◆ **Excerpt**:
[start]

Next up I had a macchiato. Lipstick had chosen a latté originally so we could now compare notes. Her verdict: ‘pleasant’. Hardly a ringing endorsement, but there were no complaints. My macchiato was another dolloping job (I’m starting to think only a few places do it the way I like, but I know who you are, and I’m coming for you), and it was, again, perfectly pleasant, but I think the weaker consistency of the shot doesn’t work that well with a foamy top; it’s just a smidgen too watery to blend and swirl enough. I think if you’re going to come here, your best bet is probably a single shot or a sort of ‘Americano’-style cup, with the emphasis on taste of blend rather than construction of drink.

Angel Delicatessen

And what of the place itself? Well, its location is a welcome break from the hustling busyness of the very popular Upper Street, and the sense of relative peace and calm makes it a perfect place to collect your thoughts and tot up your receipts. There is a small outside seating area, which on a day like Saturday, makes for a warming, al fresco experience. The people who work there are chirpy and chatty and even a little bit playful, which is sometimes a welcome change from the studied sang-froid of some of the places I go to get my coffee on. Drinks start at £1.60, and you can buy the house roast for £1.50 for 100g, £15 for 1kg (that’s maths, folks). And I would, because I suspect it would make a fantastic, rough-ground cafetiere brew. I suppose my verdict on Angel Delicatessen is as much a reflection of the attitude and delivery of the place itself as the coffee. A lot of coffee bars are a touch too aware of how good they are, or play up to how good they want to be. The Angel could never be accused of this: they quietly go about their business and make a far finer cup of coffee than you’d expect, in a spot where you can ease off and breathe out, and with a smiling warmth which is genuine. I wouldn’t quite describe this place as a hidden gem, but it is quite like finding a crumpled fiver down the back of the sofa. And sometimes, that’s all you really want, isn’t it?

[end]

◆ **Given data**:
[start]

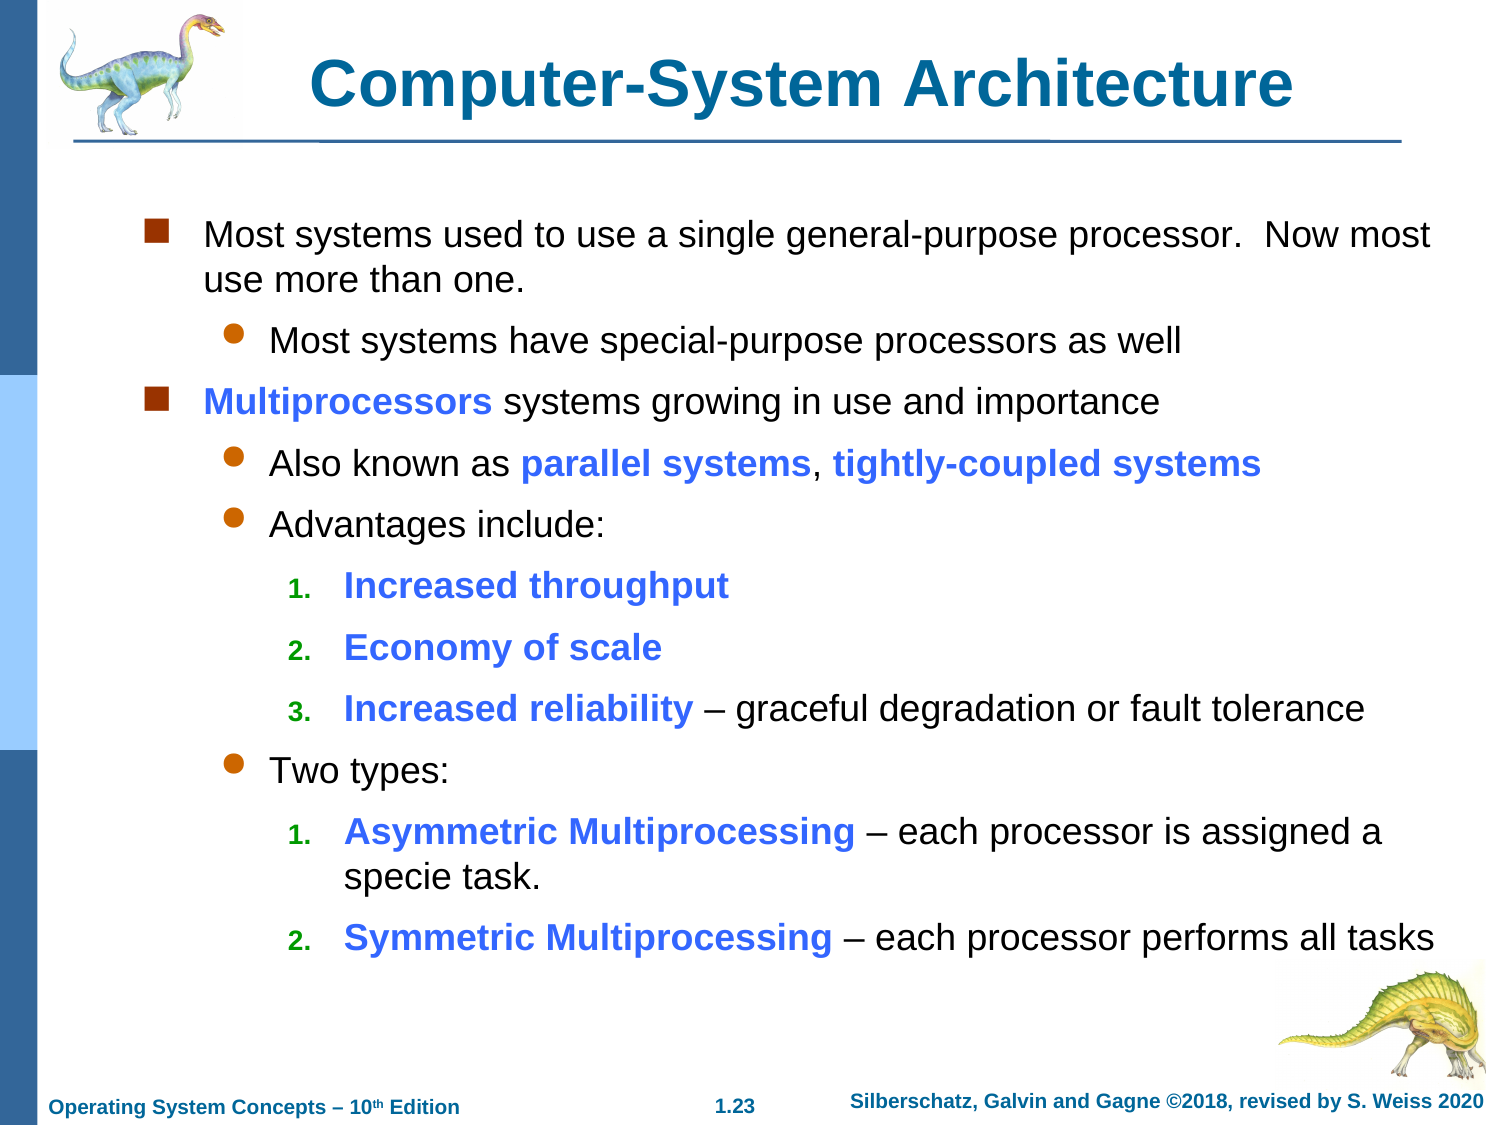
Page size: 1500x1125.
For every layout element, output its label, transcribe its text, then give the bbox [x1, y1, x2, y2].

text_box Computer-System Architecture [180, 32, 1426, 128]
text_box Most systems used to use a single general-purpose processor. Now most use more than one. Most systems have special-purpose processors as well Multiprocessors systems growing in use and importance Also known as parallel systems, tightly-coupled systems Advantages include: Increased throughput Economy of scale Increased reliability – graceful degradation or fault tolerance Two types: Asymmetric Multiprocessing – each processor is assigned a specie task. Symmetric Multiprocessing – each processor performs all tasks [132, 202, 1500, 1001]
picture [46, 0, 243, 149]
picture [1275, 1001, 1486, 1090]
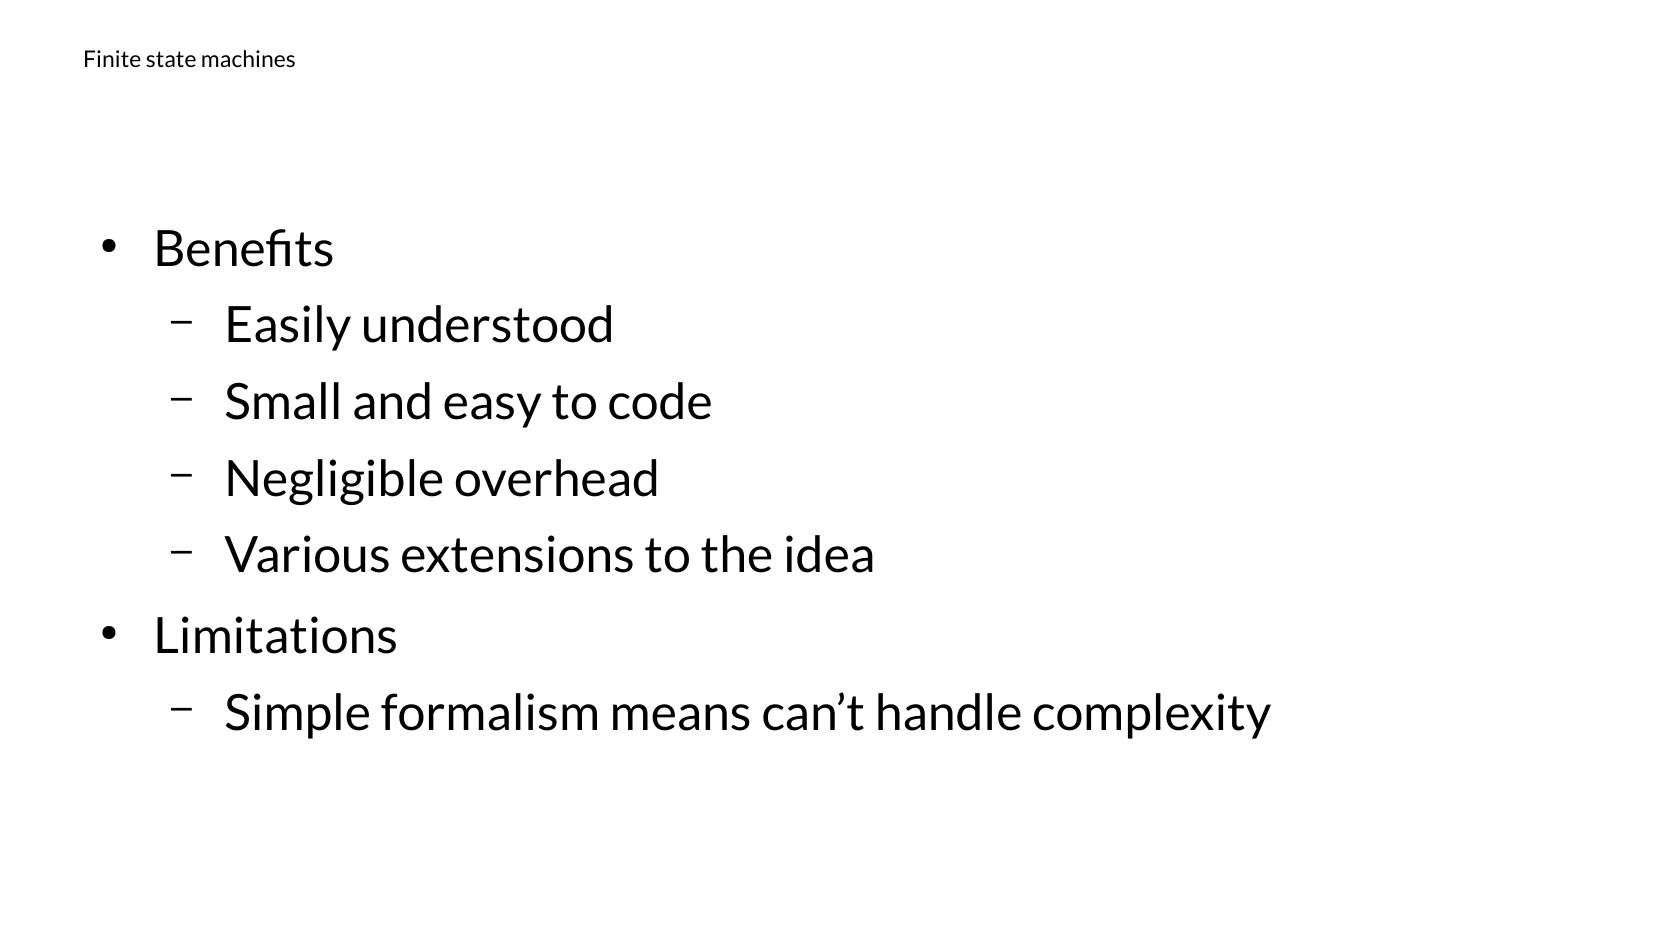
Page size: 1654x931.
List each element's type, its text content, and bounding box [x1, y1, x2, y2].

list Benefits Easily understood Small and easy to code Negligible overhead Various extensions to the idea Limitations Simple formalism means can’t handle complexity [82, 217, 1571, 839]
title Finite state machines [83, 0, 1571, 119]
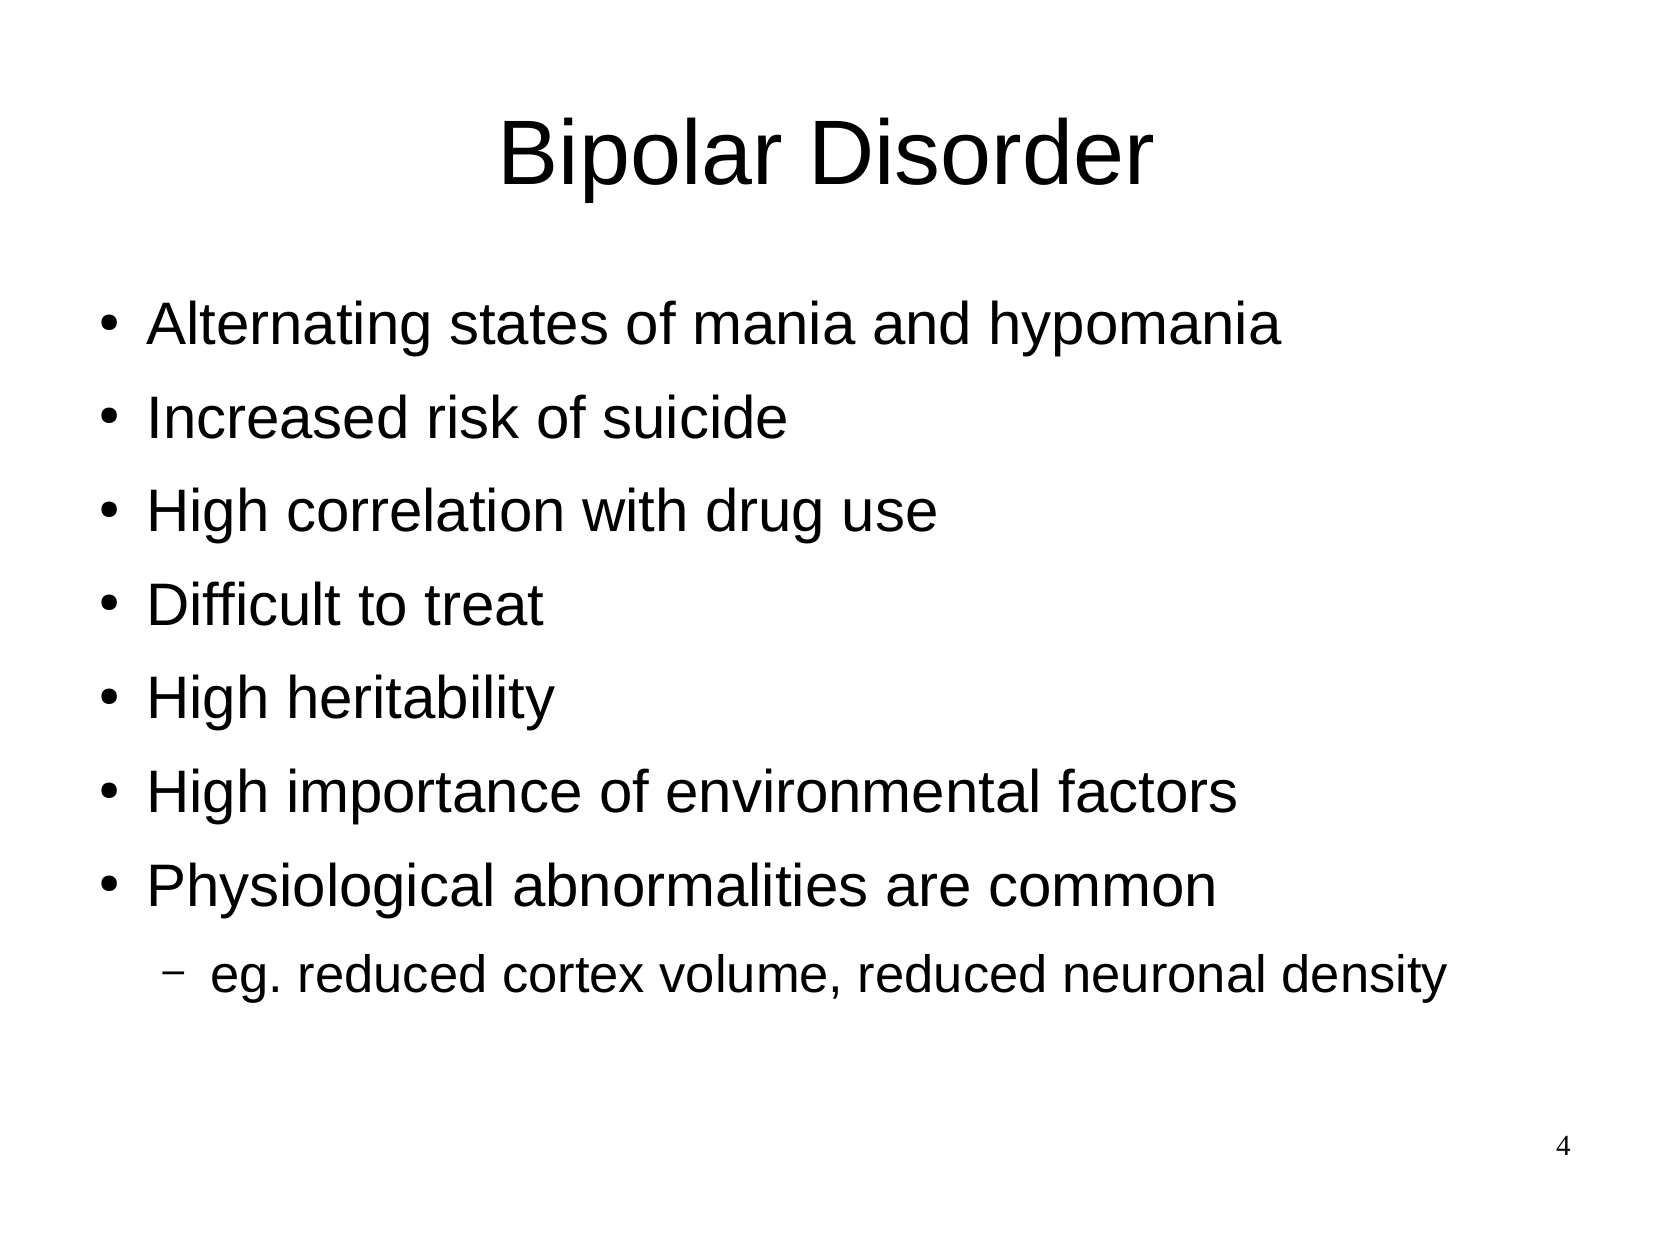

[end]

◆ **Short exercise**: Extract the passage of the café review starting with "Next up I had" and going on through "construction of drink.", copying it word for word. The lines can be left aside, since nothing here depends on them.

◆ **Result below**:
Next up I had a macchiato. Lipstick had chosen a latté originally so we could now compare notes. Her verdict: ‘pleasant’. Hardly a ringing endorsement, but there were no complaints. My macchiato was another dolloping job (I’m starting to think only a few places do it the way I like, but I know who you are, and I’m coming for you), and it was, again, perfectly pleasant, but I think the weaker consistency of the shot doesn’t work that well with a foamy top; it’s just a smidgen too watery to blend and swirl enough. I think if you’re going to come here, your best bet is probably a single shot or a sort of ‘Americano’-style cup, with the emphasis on taste of blend rather than construction of drink.